IIRC, the AWD 1G Eclipse will spank the shit out of a 2G AWD Eclipse...due to weight of course...


----------



## zlr101 (Nov 17, 2003)

NotAnotherHonda said:


> IIRC, the AWD 1G Eclipse will spank the shit out of a 2G AWD Eclipse...due to weight of course...


I think they are some of the fastest sleepers around gen1 because all look the same sorta blah then they get shot out of a cannon. But you should look at a wrx maybe even used if you can find one.


----------



## Honest Bob (Nov 7, 2002)

Yeah the WRX trannys are weak. No dropping the clutch at 5k rpms. Most WRX owners usually slip the clutch when launching. I think I was reading on a WRX forum that when you dropped the clutch at 5k rpms on a WRX its close to 1g of force due to the AWD.


----------



## Flounder (Sep 4, 2003)

/\ they fixed that problem on the STI though.



NotAnotherHonda said:


> yea, gsx trannies are well built and last a long time (insert HEAVY sarcasm here)...


Bahahahahahaha! You can blow those up running no mods at all. Anyone will tell you, if your gonna make any good mods to GSX, rebuild/repalce tranny.


----------



## Honest Bob (Nov 7, 2002)

/\ yes they did! :thumbup:


----------



## akk51 (Aug 21, 2002)

my next question is whether or not the WRX is worth all the extra money? it seems like i could get a '00 GT w/ leather, sunroof, everything for around $9 or 10k...but a WRX..the absolute cheapest looks to be around $16, 500 for an '02. i know that the WRX is 2 years newer but the only other things to justify the price difference look to be the turbo...the AWD, a little bit faster, and maybe a little bit more room? i'm really just looking for a reliable car w/ good looks and performance..is it really worth all the extra money?


----------



## NoReason (Oct 20, 2002)

Lots of GSX owners are going GS-T because of reliability... and people say, "THEY BREAK DOWN ALL THE TIME" ... that's just because of a few reasons,

1- They can make way more power to actually break something.

2- Abuse driving habbits, 6-7k AWD launches all the time catch up to you

3- old parts

4- poor maintenance 


Reasons you should... Way more potential, better tuning {DSM LINK} more people have them, parts are everywhere.... etc...


----------



## zlr101 (Nov 17, 2003)

akk51 said:


> my next question is whether or not the WRX is worth all the extra money? it seems like i could get a '00 GT w/ leather, sunroof, everything for around $9 or 10k...but a WRX..the absolute cheapest looks to be around $16, 500 for an '02. i know that the WRX is 2 years newer but the only other things to justify the price difference look to be the turbo...the AWD, a little bit faster, and maybe a little bit more room? i'm really just looking for a reliable car w/ good looks and performance..is it really worth all the extra money?


I dont like the looks of the new 00gt style.

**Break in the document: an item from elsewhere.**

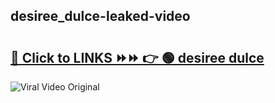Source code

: 
 ## desiree_dulce-leaked-video 

# <h2><a href="https://clipsfans.com/desiree_dulce&ref=git">🔗 Click to LINKS ⏩⏩ 👉 🟢 desiree dulce </a></h2>

<a href="https://clipsfans.com/desiree_dulce&ref=git" rel="nofollow" data-target="animated-image.originalLink"><img src="https://i.ibb.co.com/xMMVF88/686577567.gif" alt="Viral Video Original" style="max-width: 100%; display: inline-block;" data-target="animated-image.originalImage"></a>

I like the 4 doors acpect of the wrx. i think it is a question of what you want plus leather is over rated haha.


----------



## Honest Bob (Nov 7, 2002)

The 05 WRX's are supposed to start poping out next month, prices should go down on the older models.


----------



## rkeith (Jan 12, 2003)

Okay, I need to jump in on this one...

First, what true DSM tuner in his/her right mind would go from a AWD (gsx) to FWD (gst)?!? 
There are alot of misconceptions about DSMs. Yes, they can be fragile. Everyone always brings up crankwalk when talking about them. Crankwalk is a 99.9% of the time a 2g problem, not 1g. The early 1g's have a 6bolt/4bolt pattern that people swap for/search for (Im already blessed ) making them very strong. The stock bottom ends can support well over 400whp without needing upgraded. Yes, the trannies can be weak but again, doesnt mean _all_ the trannies will break. Dropping the clutch at high revs (AWD no-no) will can easily kill any drivetrain/tranny but if you know how to properly launch they can be quite 'forgiving'. Also, poor maintenance plays a big factor just like any other car. Of course if someones tearing around, popping the clutch, abusing the car, etc somethings bound to break. All DSMs are not POSs. Thats another misconception. Just like saying all domestic drivers are ********. They can be found fairly inexpensive and for fairly little money can be very quick. 1g DSMs are awesome cars as far as performance=bang for your buck goes. Thats why I got mine. I also heavily researched them and learned about them and what to look for and look out for. I got mine knowing that it may at some point cause problems and that it wouldnt be as reliable as my Nissan was. AWD owns. It just irritates me when people say "DSMs break down all the time, are crap, yada yada." 3000gts are sweet cars but #1 complaint about them is that they fat pigs. 'Landwhale' is the affectionate nickname. 
Yes, I do own a DSM so I am slightly partial but at the same time I understand the other side. Personally, Im not a fan of Mitsubishi or 2g Eclipses/3g(not a DSM). Unless for some insane reason buy another 1g this will most likely be my first and only Mitsu.
Its late and sometimes things get under my skin. Especially when people talk with a lack of personal experience. 
*climbs off soapbox and goes to bed*


----------



## Nico Flax (May 3, 2003)

Hey don't call the 3000GT/GTO a land whale! how dare you!!! ha ha... landwhale... heh


----------



## Zac (Mar 10, 2004)

NotAnotherHonda said:


> yea, gsx trannies are well built and last a long time (insert HEAVY sarcasm here)...


Yea, he needed to get a double synchroed and reinforced tranny. He killed the stock tranny before he did a single mod from awd burnouts. DSM is cool but reliability is well, even less than that of an 02 spec.


----------